Your task: An exact copy is needed of the lines in the entries below from the line with "Wyoming | $0.0" up to and including the line with "(v) Nnc-k-cl (A", and of nothing else. Leave the pictures out.

------ Data under study ------

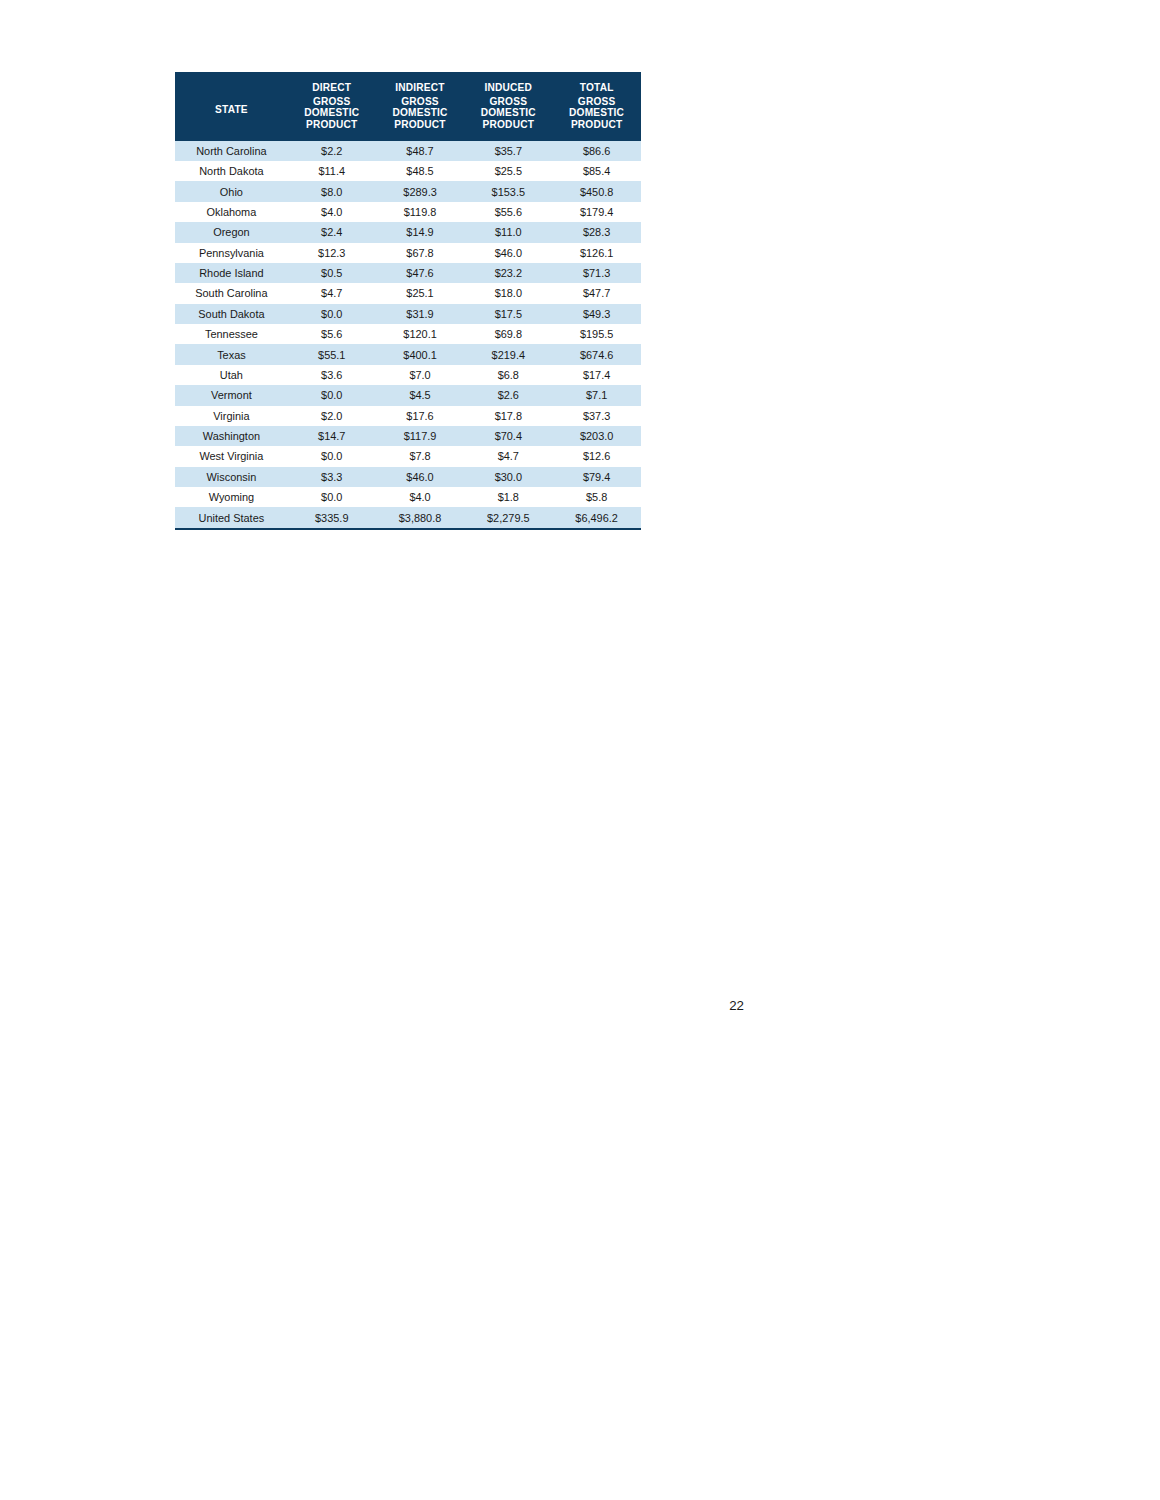| STATE | DIRECT | INDIRECT | INDUCED | TOTAL |
| --- | --- | --- | --- | --- |
| GROSS DOMESTIC PRODUCT | GROSS DOMESTIC PRODUCT | GROSS DOMESTIC PRODUCT | GROSS DOMESTIC PRODUCT |
| North Carolina | $2.2 | $48.7 | $35.7 | $86.6 |
| North Dakota | $11.4 | $48.5 | $25.5 | $85.4 |
| Ohio | $8.0 | $289.3 | $153.5 | $450.8 |
| Oklahoma | $4.0 | $119.8 | $55.6 | $179.4 |
| Oregon | $2.4 | $14.9 | $11.0 | $28.3 |
| Pennsylvania | $12.3 | $67.8 | $46.0 | $126.1 |
| Rhode Island | $0.5 | $47.6 | $23.2 | $71.3 |
| South Carolina | $4.7 | $25.1 | $18.0 | $47.7 |
| South Dakota | $0.0 | $31.9 | $17.5 | $49.3 |
| Tennessee | $5.6 | $120.1 | $69.8 | $195.5 |
| Texas | $55.1 | $400.1 | $219.4 | $674.6 |
| Utah | $3.6 | $7.0 | $6.8 | $17.4 |
| Vermont | $0.0 | $4.5 | $2.6 | $7.1 |
| Virginia | $2.0 | $17.6 | $17.8 | $37.3 |
| Washington | $14.7 | $117.9 | $70.4 | $203.0 |
| West Virginia | $0.0 | $7.8 | $4.7 | $12.6 |
| Wisconsin | $3.3 | $46.0 | $30.0 | $79.4 |
| Wyoming | $0.0 | $4.0 | $1.8 | $5.8 |
| United States | $335.9 | $3,880.8 | $2,279.5 | $6,496.2 |
22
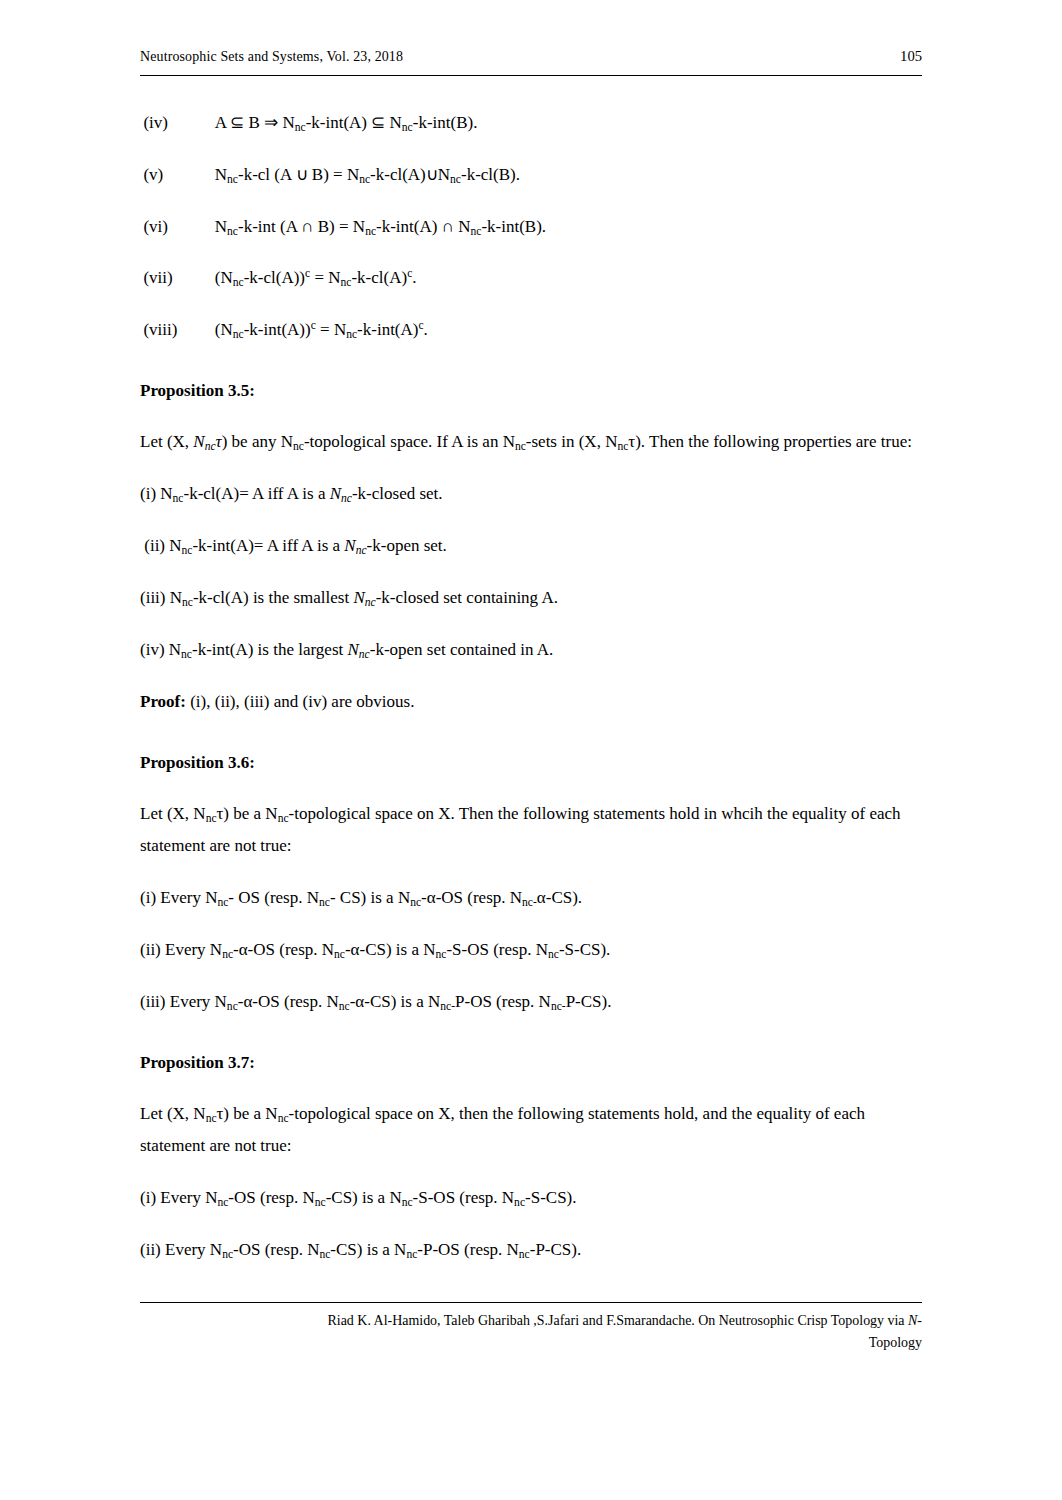Neutrosophic Sets and Systems, Vol. 23, 2018 105
(iv) A ⊆ B ⇒ Nnc-k-int(A) ⊆ Nnc-k-int(B).
(v) Nnc-k-cl (A ∪ B) = Nnc-k-cl(A)∪Nnc-k-cl(B).
(vi) Nnc-k-int (A ∩ B) = Nnc-k-int(A) ∩ Nnc-k-int(B).
(vii) (Nnc-k-cl(A))c = Nnc-k-cl(A)c.
(viii) (Nnc-k-int(A))c = Nnc-k-int(A)c.
Proposition 3.5:
Let (X, Nncτ) be any Nnc-topological space. If A is an Nnc-sets in (X, Nncτ). Then the following properties are true:
(i) Nnc-k-cl(A)= A iff A is a Nnc-k-closed set.
(ii) Nnc-k-int(A)= A iff A is a Nnc-k-open set.
(iii) Nnc-k-cl(A) is the smallest Nnc-k-closed set containing A.
(iv) Nnc-k-int(A) is the largest Nnc-k-open set contained in A.
Proof: (i), (ii), (iii) and (iv) are obvious.
Proposition 3.6:
Let (X, Nncτ) be a Nnc-topological space on X. Then the following statements hold in whcih the equality of each statement are not true:
(i) Every Nnc- OS (resp. Nnc- CS) is a Nnc-α-OS (resp. Nnc-α-CS).
(ii) Every Nnc-α-OS (resp. Nnc-α-CS) is a Nnc-S-OS (resp. Nnc-S-CS).
(iii) Every Nnc-α-OS (resp. Nnc-α-CS) is a Nnc-P-OS (resp. Nnc-P-CS).
Proposition 3.7:
Let (X, Nncτ) be a Nnc-topological space on X, then the following statements hold, and the equality of each statement are not true:
(i) Every Nnc-OS (resp. Nnc-CS) is a Nnc-S-OS (resp. Nnc-S-CS).
(ii) Every Nnc-OS (resp. Nnc-CS) is a Nnc-P-OS (resp. Nnc-P-CS).
Riad K. Al-Hamido, Taleb Gharibah ,S.Jafari and F.Smarandache. On Neutrosophic Crisp Topology via N- Topology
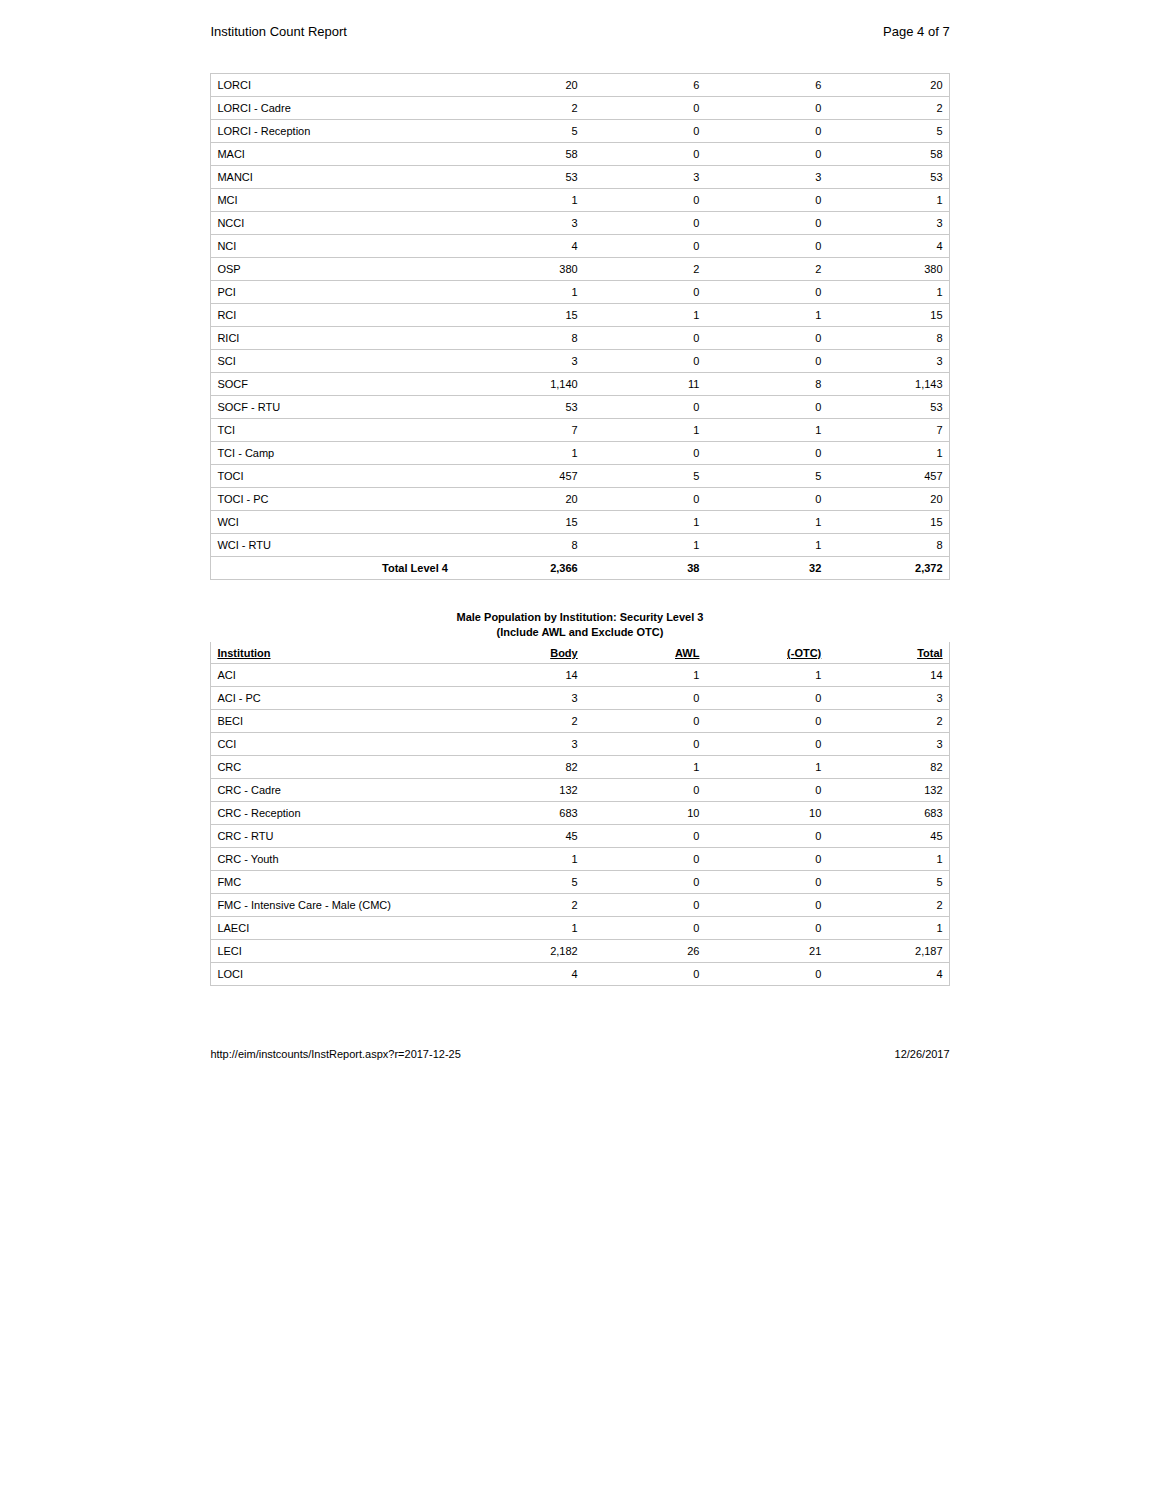Institution Count Report
Page 4 of 7
| LORCI | 20 | 6 | 6 | 20 |
| LORCI - Cadre | 2 | 0 | 0 | 2 |
| LORCI - Reception | 5 | 0 | 0 | 5 |
| MACI | 58 | 0 | 0 | 58 |
| MANCI | 53 | 3 | 3 | 53 |
| MCI | 1 | 0 | 0 | 1 |
| NCCI | 3 | 0 | 0 | 3 |
| NCI | 4 | 0 | 0 | 4 |
| OSP | 380 | 2 | 2 | 380 |
| PCI | 1 | 0 | 0 | 1 |
| RCI | 15 | 1 | 1 | 15 |
| RICI | 8 | 0 | 0 | 8 |
| SCI | 3 | 0 | 0 | 3 |
| SOCF | 1,140 | 11 | 8 | 1,143 |
| SOCF - RTU | 53 | 0 | 0 | 53 |
| TCI | 7 | 1 | 1 | 7 |
| TCI - Camp | 1 | 0 | 0 | 1 |
| TOCI | 457 | 5 | 5 | 457 |
| TOCI - PC | 20 | 0 | 0 | 20 |
| WCI | 15 | 1 | 1 | 15 |
| WCI - RTU | 8 | 1 | 1 | 8 |
| Total Level 4 | 2,366 | 38 | 32 | 2,372 |
Male Population by Institution: Security Level 3
(Include AWL and Exclude OTC)
| Institution | Body | AWL | (-OTC) | Total |
| --- | --- | --- | --- | --- |
| ACI | 14 | 1 | 1 | 14 |
| ACI - PC | 3 | 0 | 0 | 3 |
| BECI | 2 | 0 | 0 | 2 |
| CCI | 3 | 0 | 0 | 3 |
| CRC | 82 | 1 | 1 | 82 |
| CRC - Cadre | 132 | 0 | 0 | 132 |
| CRC - Reception | 683 | 10 | 10 | 683 |
| CRC - RTU | 45 | 0 | 0 | 45 |
| CRC - Youth | 1 | 0 | 0 | 1 |
| FMC | 5 | 0 | 0 | 5 |
| FMC - Intensive Care - Male (CMC) | 2 | 0 | 0 | 2 |
| LAECI | 1 | 0 | 0 | 1 |
| LECI | 2,182 | 26 | 21 | 2,187 |
| LOCI | 4 | 0 | 0 | 4 |
http://eim/instcounts/InstReport.aspx?r=2017-12-25
12/26/2017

------

Final answer:
| Wyoming | $0.0 | $4.0 | $1.8 | $5.8 |
| United States | $335.9 | $3,880.8 | $2,279.5 | $6,496.2 |
22
Neutrosophic Sets and Systems, Vol. 23, 2018 105
(iv) A ⊆ B ⇒ Nnc-k-int(A) ⊆ Nnc-k-int(B).
(v) Nnc-k-cl (A ∪ B) = Nnc-k-cl(A)∪Nnc-k-cl(B).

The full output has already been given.